Suboptimal low-dose DOACs for stroke prevention

A clinical trial of patients prescribed low-dose DOACs has already been reported [28]; however, there are few studies of patients who were treated with suboptimal low-dose DOACs [29]. An analysis of the relation between DOAC dose and clinical outcomes reported in 2016 showed that low-dose DOACs for stroke prevention in AF are associated with worse clinical outcomes in US practice [30]. However, medication adherence was not discussed in the article, while one of the results showed that low-dose patients somehow experienced more major bleeding than did normal-dose patients. In the present study, 129 patients were treated with suboptimal low-dose DOACs; however, only 2 patients (Nos. 8 and 15) had an ischemic stroke, and both of these patients actually discontinued the medication on their own initiative. Although the incidence of bleeding events in patients taking suboptimal low-dose DOACs was not significantly lower than that in those taking the recommended high dose in the rivaroxaban group, the incidence was significantly lower in the apixaban group (P=0.031). This difference between the rivaroxaban and apixaban groups could be related to the difference between the proportion of suboptimal low-dose in relation to higher-dose regimens (rivaroxaban 0.67, apixaban 0.50). The importance of adherence to anticoagulants for stroke prevention is already well established; however, patients often desire to stop anticoagulants after even minor bleedings. It is not unusual to discontinue anticoagulants after bleeding, even among patients with a very high risk of stroke.
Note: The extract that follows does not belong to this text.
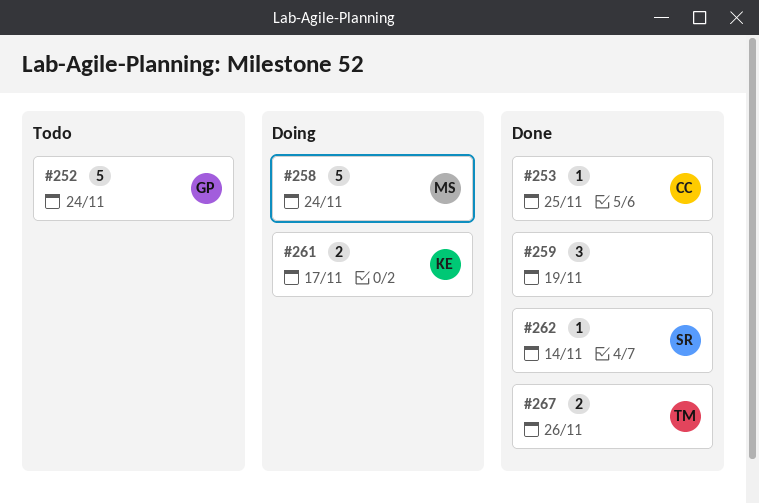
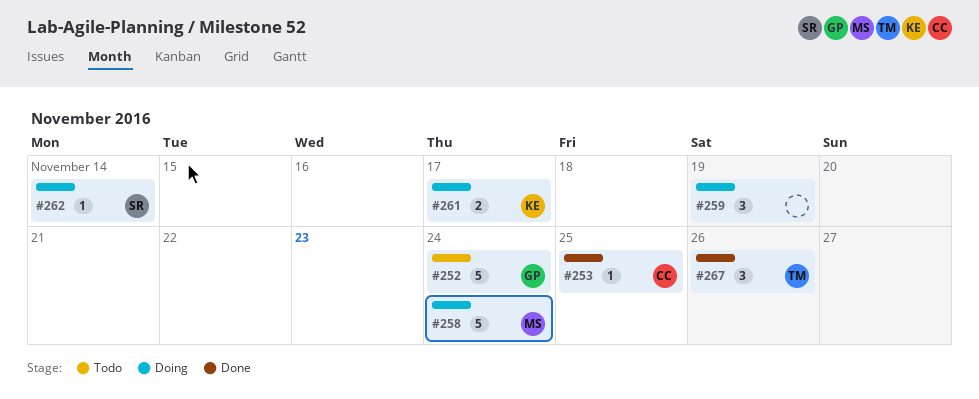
#259, status: Done -> Doing
#262, status: Done -> Doing
#267, estimate: 2 -> 3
As the present study did not include many patients with a very high risk of bleeding averagely (HAS-BLED score of patients was about 2), we could not apply our findings to every high-risk patient. However, our findings suggest that suboptimal low-dose DOACs may be a better alternative for some patients with a high risk of stroke and bleeding.

Limitations

The limitations of the present study include the retrospective nature of the design and the small size of the sample, which consisted of patients from a single center. As we could only collect information regarding events from our medical records, we may have missed several patients who complained of minor bleeding, or patients with major bleeding/thromboembolism who were managed in other hospitals. In addition, we could not statistically analyze group differences in some outcomes, such as major bleeding and stroke, because of the small number of these events. In view of these limitations, we could not strongly support the suggestion of suboptimal low-dose DOACs in the present study. Further studies with a greater number of patients to establish clear standards for suboptimal low-dose DOACs in patients with NVAF will be required.

Conclusions

DOACs have shown considerable efficacy in the prevention of stroke, as long as patients adhere to the medications prescribed; the present study shows that this applies equally to patients treated with suboptimal low-dose DOACs. Our findings suggest that continuation of a suboptimal low-dose DOAC may be a better choice for some patients with a high risk of stroke and bleeding, as opposed to complete cessation of DOAC therapy following bleeding events.

Funding

This research received no grant from any funding agency.

Conflict of interest

None of the authors has any conflict of interest related to this study.